There was also no shortage of mysteries, such as the Perry Mason series by Erle Stanley Gardner (another great success of Pocket Books), which incessantly reproposed the adventures of a cynical and ruthless detective. Crime stories by Raymond Chandler and Dashiell Hammett were published, as well as Exit for a Dame, by Richard Ellington (Pocket), Benny Muscles In, by Peter Rabe (Gold Medal Books), Report for a Corpse, by Henry Kane (Dell) , and Leave Her to Hell, by Fletcher Flora (Avon). In particular, I, the Jury (“I will kill you”), by Mickey Spillane, published in 1948 with Signet, sold millions of copies, captivating all of America with the adventures of detective Mike Hammer.

Publishers didn't try to pass off this kind of story as high-level literature, but offered light books, very similar to comics for adults, in a word "pulp fiction". As Paula Rabinowitz rightly observes, in the paperback world it was hard to separate Emily Brontë from Mikey Spillane and indeed the same year I'll Kill You came out Signet reprinted the works of James Joyce, William Faulkner Thomas Wolfe and Arthur Koestler. Publishers made no effort to distinguish the classics from the trash—instead, they commissioned the covers of books like Brave New World and Young Holden from the same artists who did those of Strangler's Serenade and The Case of the Careless Kitten.

Avon books, the publisher most determined to keep the cultural level low, used a portrait of Shakespeare as a logo for its paperback series, going so far as to declare on the outer band that "for millions of readers this brand is synonymous with high literary quality", as in the case of The Amboy Dukes, by Irving Shulman.

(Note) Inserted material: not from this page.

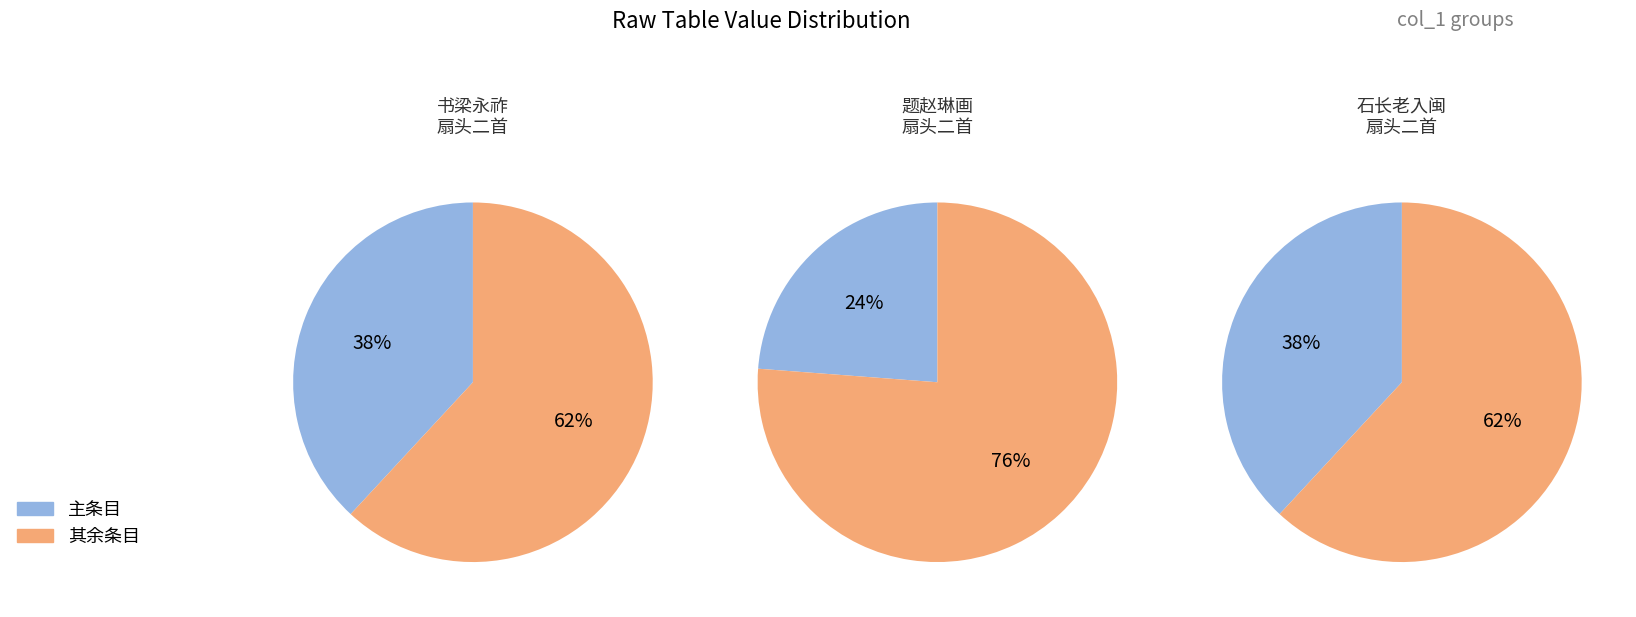

What is the change in value from 题赵琳画东坡石上以杖横膝扇头二首 to 石长老入闽已有别句临行再书扇头二首?

+264147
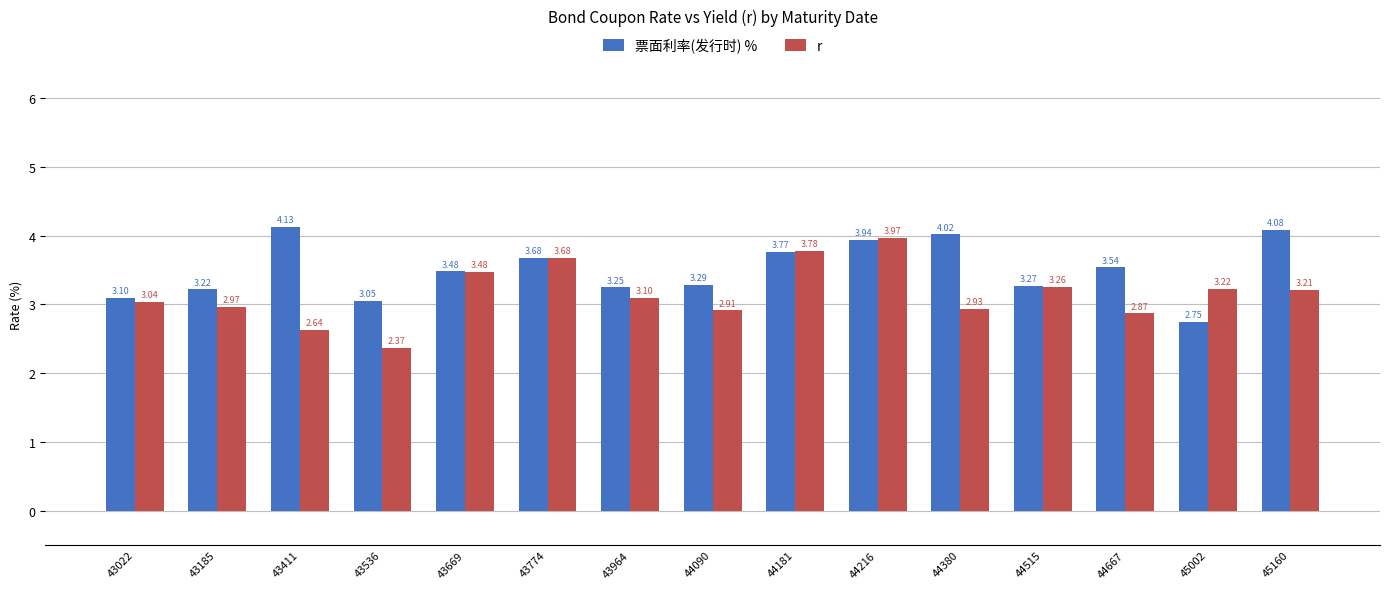

The 票面利率(发行时) % series shows 3.3 at 44090. True or false?

True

The book, which according to its subtitle was "a novel about rebellious Brooklyn youth," featured a boy and girl passionately embracing on the grass on the cover, and was one of the pulps that caused the greatest sensation. In any case, Shakespeare had no chance to object.

The "civil weight" of pulp literature and its consequences

As a good English teacher, Paula Rabinowitz is very annoyed by inconsistency and imprecision, nevertheless it is very difficult to understand the chaos that reigned in the post-war field of paperbacks. It was easy to find Native Son (“Fear”), Invisible man (“The invisible man”) and The Street on the same shelves that housed Kiss Me, Deadly (“Deadly kiss”), although this trend is not sufficient to confirm the thesis of Rabinowitz according to which:

Using a standard format and creating typically pulp-style covers, the New American Library gave space not only to Spillane, but also to black and communist authors, introducing the question of human rights in the post-war period. NAL appears to have contributed to the fight against racial segregation (crowned by the Brown v. Board of Education of Topeka ruling), helping the broad category of white proletarians make sense of the protests involving public transportation in Montgomery and proposing readings that they described episodes of intimacy between people of different races.

In fact, it is highly unlikely that this was NAL's true intent. not to mention sexual relations between whites and blacks, which Spillane certainly did not intend to encourage (the same indifference was reserved, moreover, for the topic of homosexuality).

However, Rabinowitz is not entirely wrong in stating that paperbacks had a certain weight in the socio-political liberalization that swept the United States in the XNUMXs, but in the sense that they hindered it. Sales of the toughest pulps, peppered with racial stereotypes and sexist vulgarities, far exceeded those of other more or less famous authors. What is certain is that paperbacks have left an indelible mark on XNUMXth century literature, as they have represented a factor of considerable disturbance within the sector, undermining traditional publishing and therefore the entire legislation relating to the press .

Can't the same be said of ebooks? Sure you can!